:: TASK DATA ::
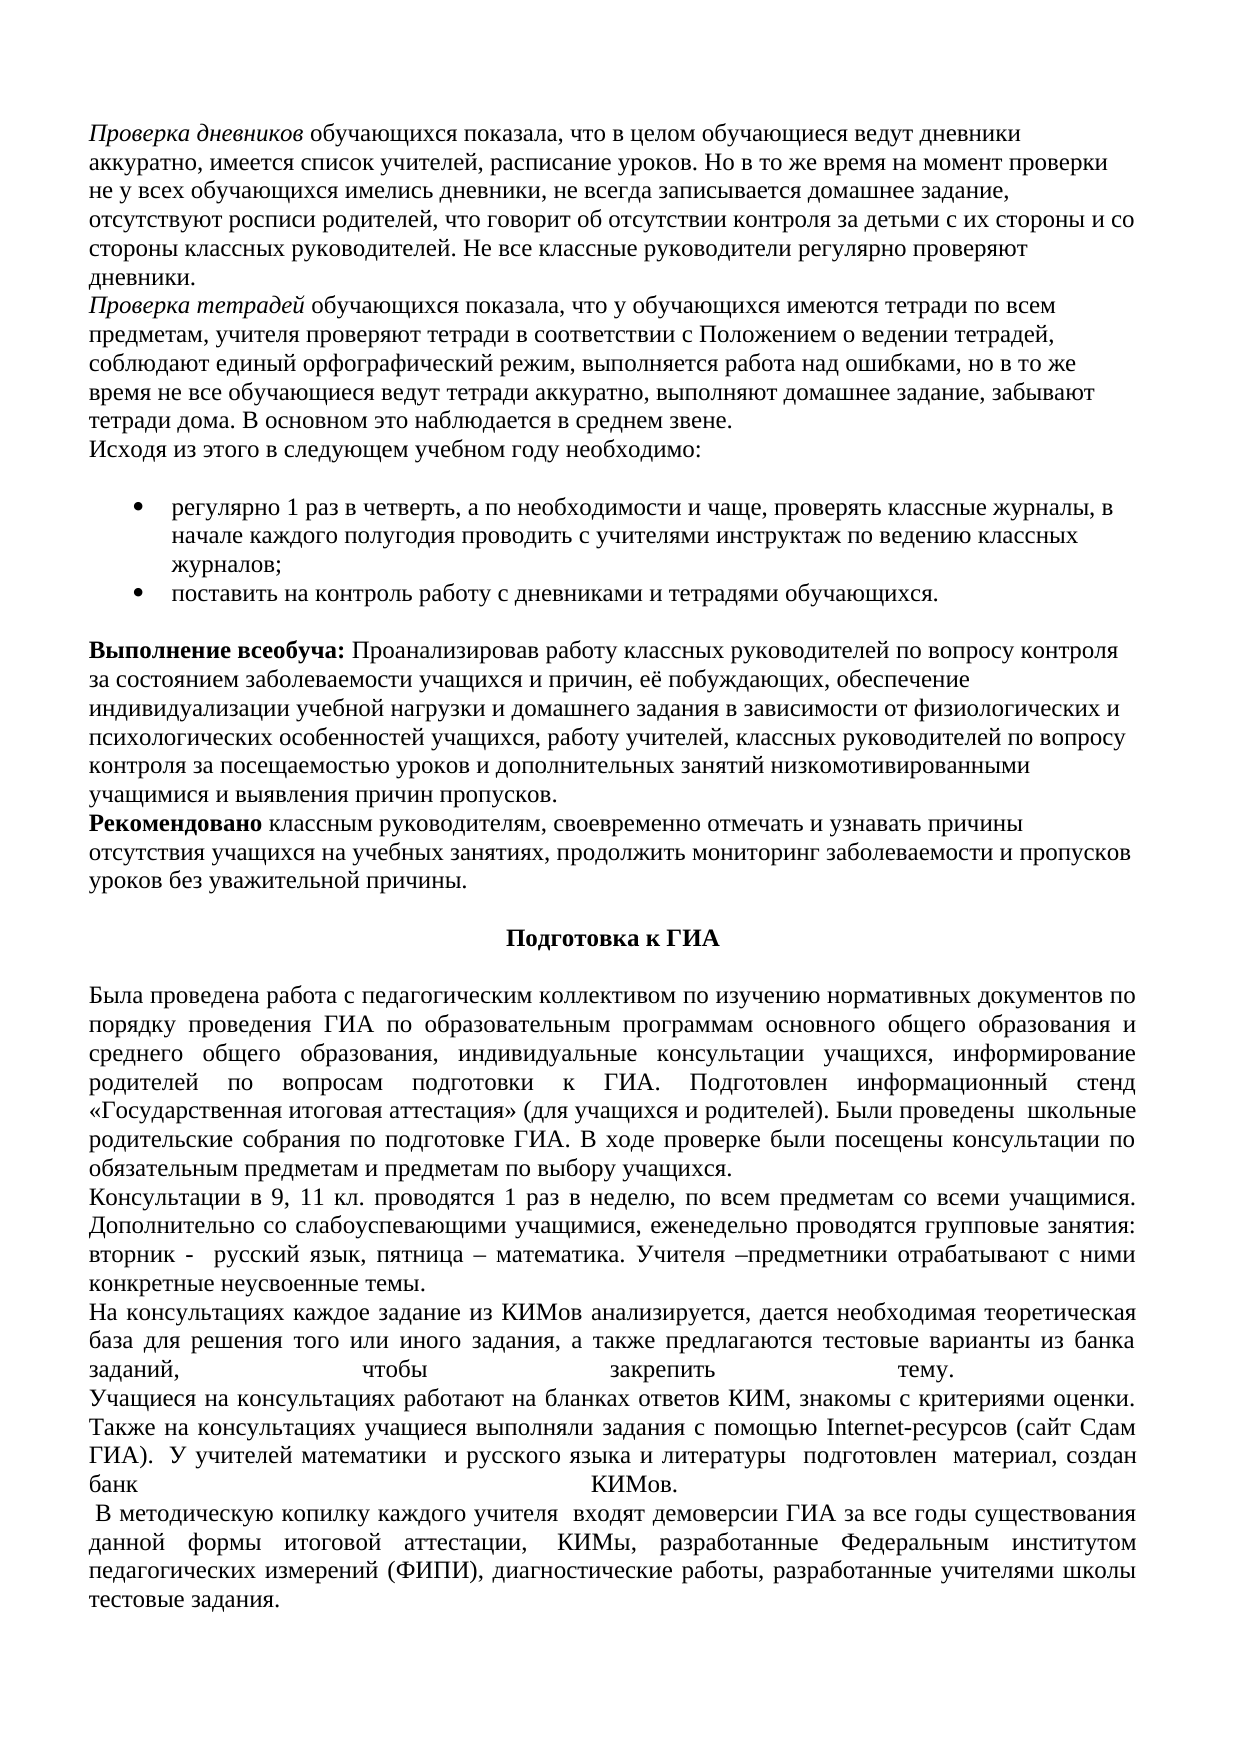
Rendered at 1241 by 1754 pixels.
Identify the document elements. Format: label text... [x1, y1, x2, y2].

text Проверка тетрадей обучающихся показала, что у обучающихся имеются тетради по всем предметам, учителя проверяют тетради в соответствии с Положением о ведении тетрадей, соблюдают единый орфографический режим, выполняется работа над ошибками, но в то же время не все обучающиеся ведут тетради аккуратно, выполняют домашнее задание, забывают тетради дома. В основном это наблюдается в среднем звене. [88, 291, 1137, 434]
text Выполнение всеобуча: Проанализировав работу классных руководителей по вопросу контроля за состоянием заболеваемости учащихся и причин, её побуждающих, обеспечение индивидуализации учебной нагрузки и домашнего задания в зависимости от физиологических и психологических особенностей учащихся, работу учителей, классных руководителей по вопросу контроля за посещаемостью уроков и дополнительных занятий низкомотивированными учащимися и выявления причин пропусков. [88, 636, 1137, 808]
text Была проведена работа с педагогическим коллективом по изучению нормативных документов по порядку проведения ГИА по образовательным программам основного общего образования и среднего общего образования, индивидуальные консультации учащихся, информирование родителей по вопросам подготовки к ГИА. Подготовлен информационный стенд «Государственная итоговая аттестация» (для учащихся и родителей). Были проведены школьные родительские собрания по подготовке ГИА. В ходе проверке были посещены консультации по обязательным предметам и предметам по выбору учащихся. [88, 981, 1137, 1182]
text Проверка дневников обучающихся показала, что в целом обучающиеся ведут дневники аккуратно, имеется список учителей, расписание уроков. Но в то же время на момент проверки не у всех обучающихся имелись дневники, не всегда записывается домашнее задание, отсутствуют росписи родителей, что говорит об отсутствии контроля за детьми с их стороны и со стороны классных руководителей. Не все классные руководители регулярно проверяют дневники. [88, 118, 1137, 291]
text Рекомендовано классным руководителям, своевременно отмечать и узнавать причины отсутствия учащихся на учебных занятиях, продолжить мониторинг заболеваемости и пропусков уроков без уважительной причины. [88, 808, 1137, 894]
text Подготовка к ГИА [88, 923, 1137, 952]
text На консультациях каждое задание из КИМов анализируется, дается необходимая теоретическая база для решения того или иного задания, а также предлагаются тестовые варианты из банка заданий, чтобы закрепить тему. Учащиеся на консультациях работают на бланках ответов КИМ, знакомы с критериями оценки. Также на консультациях учащиеся выполняли задания с помощью Internet-ресурсов (сайт Сдам ГИА). У учителей математики и русского языка и литературы подготовлен материал, создан банк КИМов. В методическую копилку каждого учителя входят демоверсии ГИА за все годы существования данной формы итоговой аттестации, КИМы, разработанные Федеральным институтом педагогических измерений (ФИПИ), диагностические работы, разработанные учителями школы тестовые задания. [88, 1297, 1137, 1613]
list регулярно 1 раз в четверть, а по необходимости и чаще, проверять классные журналы, в начале каждого полугодия проводить с учителями инструктаж по ведению классных журналов; [134, 492, 1137, 578]
text Исходя из этого в следующем учебном году необходимо: [88, 434, 1137, 463]
text Консультации в 9, 11 кл. проводятся 1 раз в неделю, по всем предметам со всеми учащимися. Дополнительно со слабоуспевающими учащимися, еженедельно проводятся групповые занятия: вторник - русский язык, пятница – математика. Учителя –предметники отрабатывают с ними конкретные неусвоенные темы. [88, 1182, 1137, 1297]
list поставить на контроль работу с дневниками и тетрадями обучающихся. [134, 578, 1137, 607]
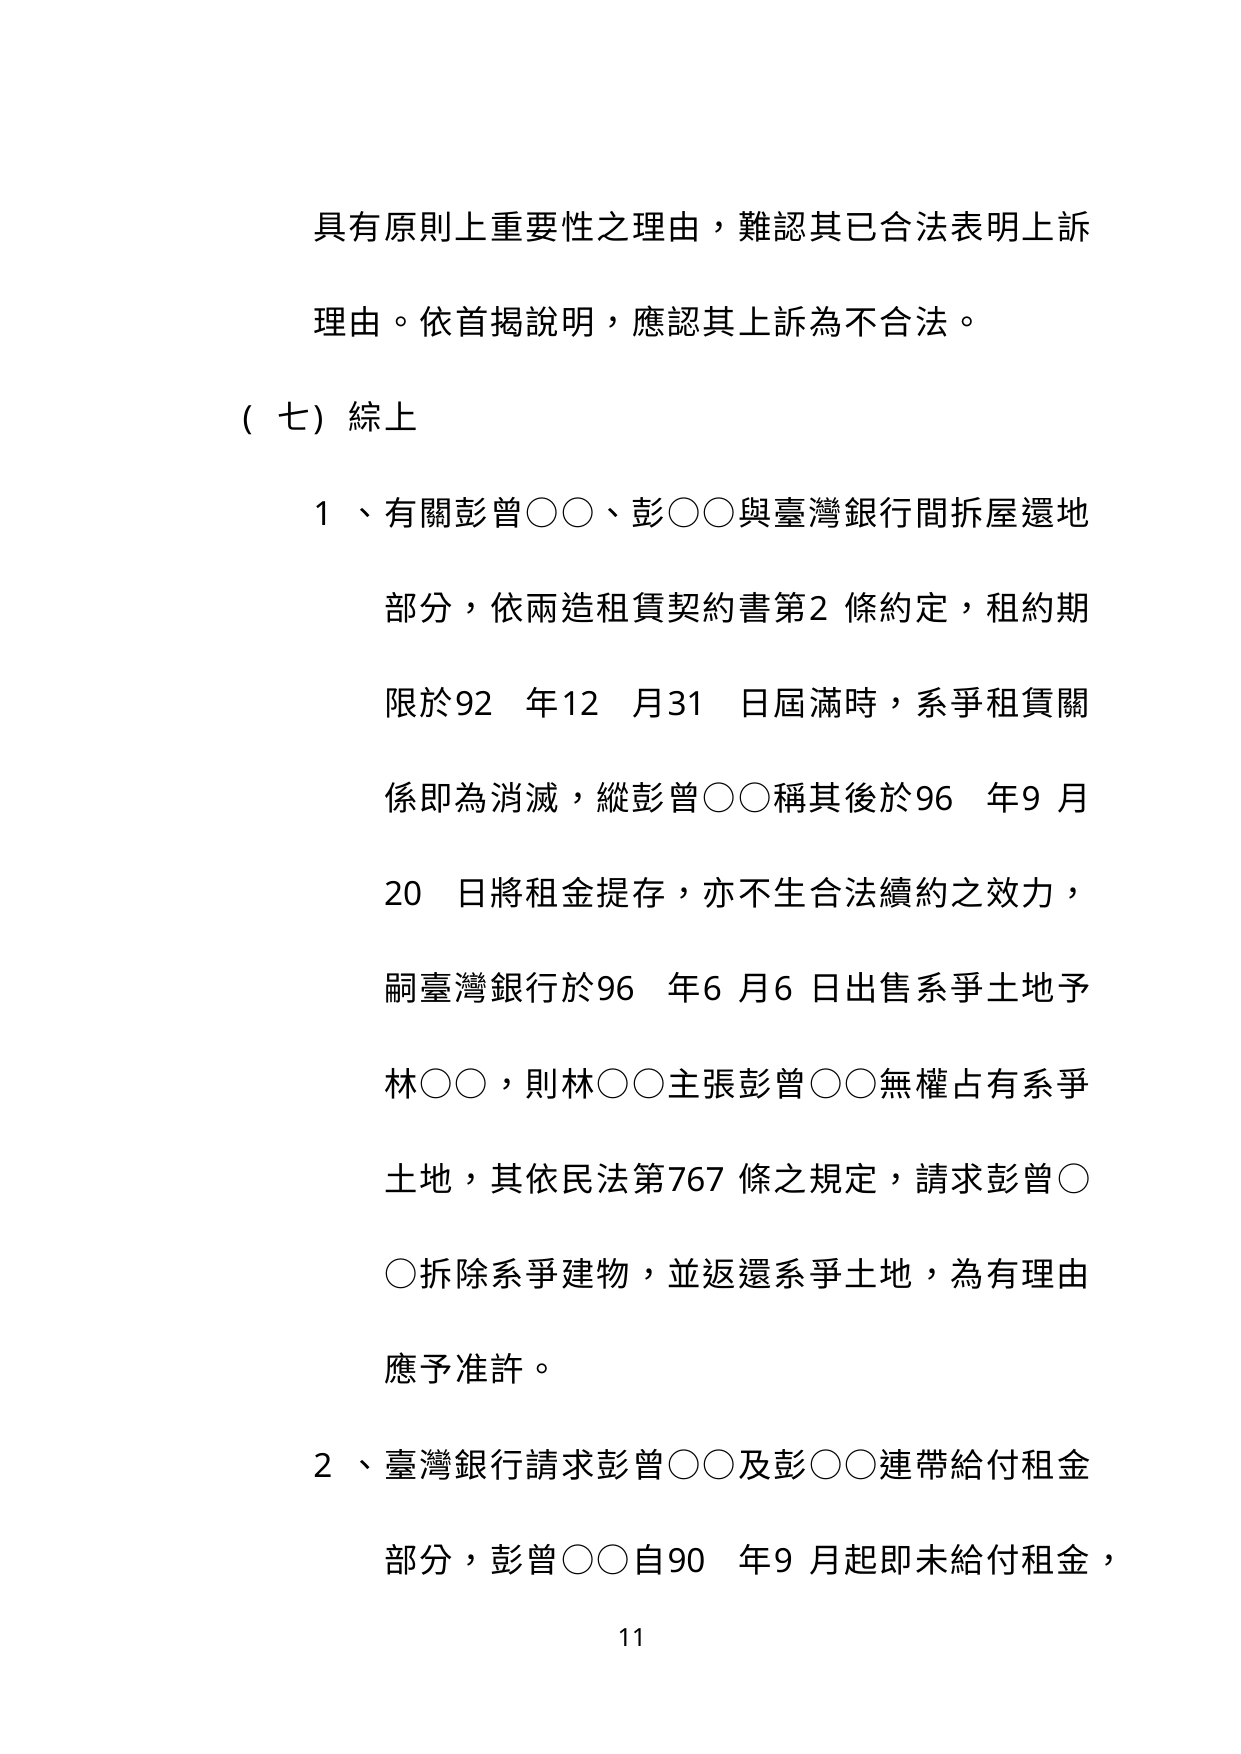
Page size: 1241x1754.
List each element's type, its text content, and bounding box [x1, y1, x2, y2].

subtitle 臺灣銀行請求彭曾○○及彭○○連帶給付租金部分，彭曾○○自90年9月起即未給付租金，則依租賃契約第3條約定每月租金7,133元，臺灣銀行以6折優惠計算，至92年12月31日租期屆滿時合計28個月，彭曾○○共計積欠臺灣銀行租金119,840元，及自起訴狀送達翌日起即95年9月5日至清償日止按年息5%計算之利息。 [296, 1415, 1092, 1605]
subtitle 綜上 [242, 368, 1092, 463]
subtitle 最高法院98年度台上字第69號民事裁定，本件上訴人彭曾○○、彭○○對於原判決其敗訴部分提起第三審上訴，雖以該部分判決違背法令為由，惟核其上訴理由狀所載內容，係就原審取捨證據、認定事實及解釋契約之職權行使，指摘其為不當，並就原審已論斷者，泛言違法，而非表明該部分判決所違背之法令及其具體內容，暨依訴訟資料合於該違背法令之具體事實；亦未具體敘述為從事法之續造、確保裁判之一致性或其他所涉及之法律見解具有原則上重要性之理由，難認其已合法表明上訴理由。依首揭說明，應認其上訴為不合法。 [242, 177, 1092, 368]
subtitle 有關彭曾○○、彭○○與臺灣銀行間拆屋還地部分，依兩造租賃契約書第2條約定，租約期限於92年12月31日屆滿時，系爭租賃關係即為消滅，縱彭曾○○稱其後於96年9月20日將租金提存，亦不生合法續約之效力，嗣臺灣銀行於96年6月6日出售系爭土地予林○○，則林○○主張彭曾○○無權占有系爭土地，其依民法第767條之規定，請求彭曾○○拆除系爭建物，並返還系爭土地，為有理由，應予准許。 [296, 463, 1092, 1415]
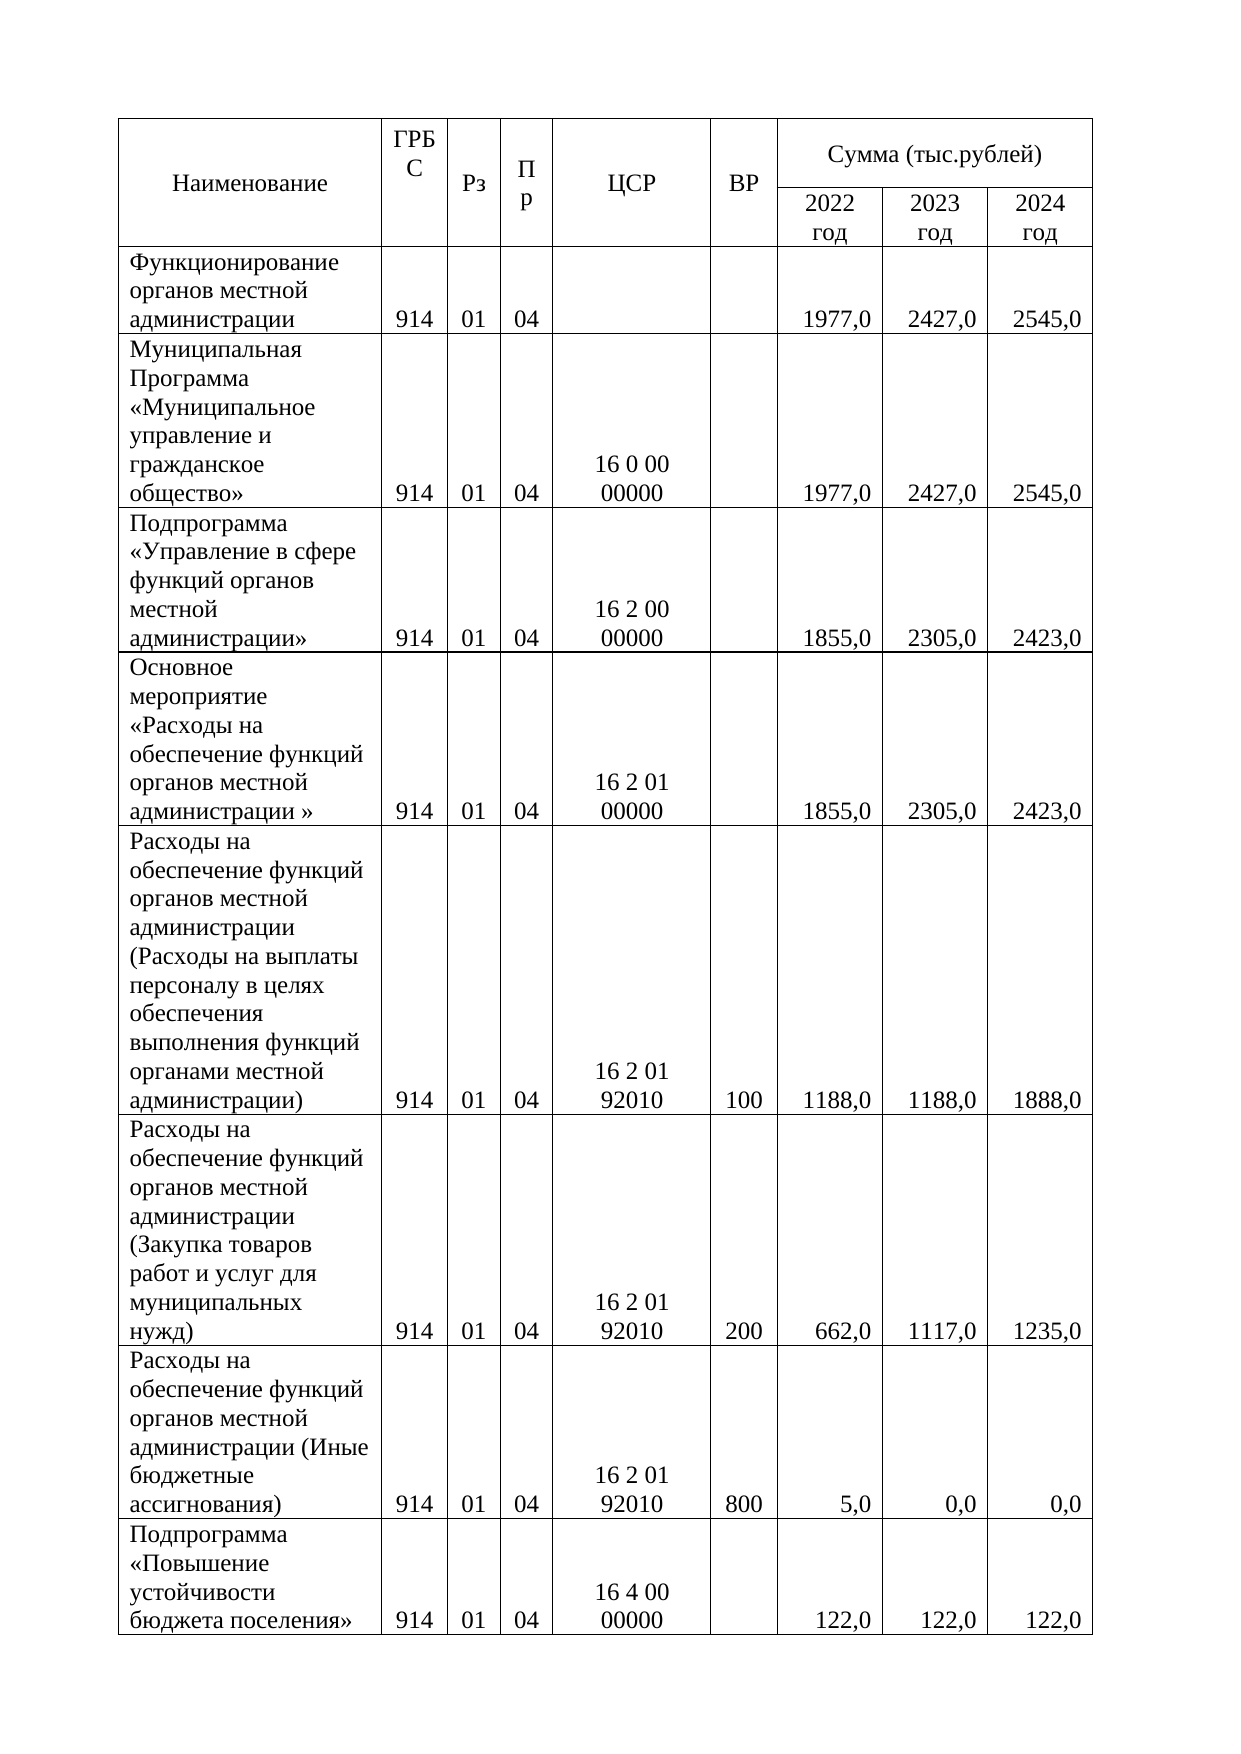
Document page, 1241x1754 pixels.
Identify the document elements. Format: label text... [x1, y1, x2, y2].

table_cell 04 [501, 508, 552, 651]
table_cell 01 [448, 334, 500, 507]
table_cell 2427,0 [883, 334, 987, 507]
table_cell 01 [448, 826, 500, 1113]
table_cell 04 [501, 1115, 552, 1344]
table_cell 914 [382, 1346, 447, 1518]
table_cell 01 [448, 1346, 500, 1518]
table_cell 662,0 [778, 1115, 882, 1344]
table_cell Расходы на обеспечение функций органов местной администрации (Расходы на выплаты персоналу в целях обеспечения выполнения функций органами местной администрации) [119, 826, 381, 1113]
table_header Пр [501, 119, 552, 246]
table_cell 914 [382, 826, 447, 1113]
table_cell 122,0 [883, 1519, 987, 1634]
table_cell 04 [501, 826, 552, 1113]
table_cell 2022 год [778, 188, 882, 246]
table_cell 16 2 01 92010 [553, 1346, 710, 1518]
table_cell 800 [711, 1346, 777, 1518]
table_cell 16 0 00 00000 [553, 334, 710, 507]
table_cell 122,0 [778, 1519, 882, 1634]
table_cell 914 [382, 334, 447, 507]
table_header Рз [448, 119, 500, 246]
table_cell 1888,0 [988, 826, 1092, 1113]
table_cell 1855,0 [778, 653, 882, 825]
table_cell 01 [448, 508, 500, 651]
table_cell [382, 187, 447, 246]
table_cell 04 [501, 653, 552, 825]
table_cell 04 [501, 1346, 552, 1518]
table_cell 2023 год [883, 188, 987, 246]
table_header Сумма (тыс.рублей) [778, 119, 1092, 187]
table_cell 1235,0 [988, 1115, 1092, 1344]
table_cell 16 2 01 00000 [553, 653, 710, 825]
table_cell 1855,0 [778, 508, 882, 651]
table_header Наименование [119, 119, 381, 246]
table_cell 0,0 [883, 1346, 987, 1518]
table_cell 04 [501, 247, 552, 333]
table_cell 914 [382, 508, 447, 651]
table_cell [711, 653, 777, 825]
table_cell 16 4 00 00000 [553, 1519, 710, 1634]
table_cell 914 [382, 247, 447, 333]
table_cell 16 2 01 92010 [553, 1115, 710, 1344]
table_cell Подпрограмма «Управление в сфере функций органов местной администрации» [119, 508, 381, 651]
table_cell 01 [448, 1519, 500, 1634]
table_cell 2423,0 [988, 508, 1092, 651]
table_cell 914 [382, 653, 447, 825]
table_header ГРБС [382, 119, 447, 187]
table_cell 01 [448, 1115, 500, 1344]
table_cell 5,0 [778, 1346, 882, 1518]
table_cell Основное мероприятие «Расходы на обеспечение функций органов местной администрации » [119, 653, 381, 825]
table_header ЦСР [553, 119, 710, 246]
table_cell 01 [448, 653, 500, 825]
table_cell 1977,0 [778, 334, 882, 507]
table_cell 122,0 [988, 1519, 1092, 1634]
table_cell [553, 247, 710, 333]
table_cell Муниципальная Программа «Муниципальное управление и гражданское общество» [119, 334, 381, 507]
table_cell Расходы на обеспечение функций органов местной администрации (Закупка товаров работ и услуг для муниципальных нужд) [119, 1115, 381, 1344]
table_cell 01 [448, 247, 500, 333]
table_cell 2305,0 [883, 653, 987, 825]
table_cell 2427,0 [883, 247, 987, 333]
table_cell 914 [382, 1519, 447, 1634]
table_cell 16 2 00 00000 [553, 508, 710, 651]
table_cell 16 2 01 92010 [553, 826, 710, 1113]
table_cell [711, 334, 777, 507]
table_cell 914 [382, 1115, 447, 1344]
table_cell 2024 год [988, 188, 1092, 246]
table_cell [711, 1519, 777, 1634]
table_cell Подпрограмма «Повышение устойчивости бюджета поселения» [119, 1519, 381, 1634]
table_cell 1977,0 [778, 247, 882, 333]
table_cell 2545,0 [988, 334, 1092, 507]
table_cell 0,0 [988, 1346, 1092, 1518]
table_cell 04 [501, 334, 552, 507]
table_cell 1117,0 [883, 1115, 987, 1344]
table_cell 2305,0 [883, 508, 987, 651]
table_cell Функционирование органов местной администрации [119, 247, 381, 333]
table_header ВР [711, 119, 777, 246]
table_cell 04 [501, 1519, 552, 1634]
table_cell 200 [711, 1115, 777, 1344]
table_cell 100 [711, 826, 777, 1113]
table_cell [711, 508, 777, 651]
table_cell 2423,0 [988, 653, 1092, 825]
table_cell Расходы на обеспечение функций органов местной администрации (Иные бюджетные ассигнования) [119, 1346, 381, 1518]
table_cell 1188,0 [883, 826, 987, 1113]
table_cell 2545,0 [988, 247, 1092, 333]
table_cell [711, 247, 777, 333]
table_cell 1188,0 [778, 826, 882, 1113]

:: GOAL OF THE EXERCISE ::
Return the number of lines containing the word "обучающиеся" in these records, with no additional output.

:: FINISHED EXERCISE ::
2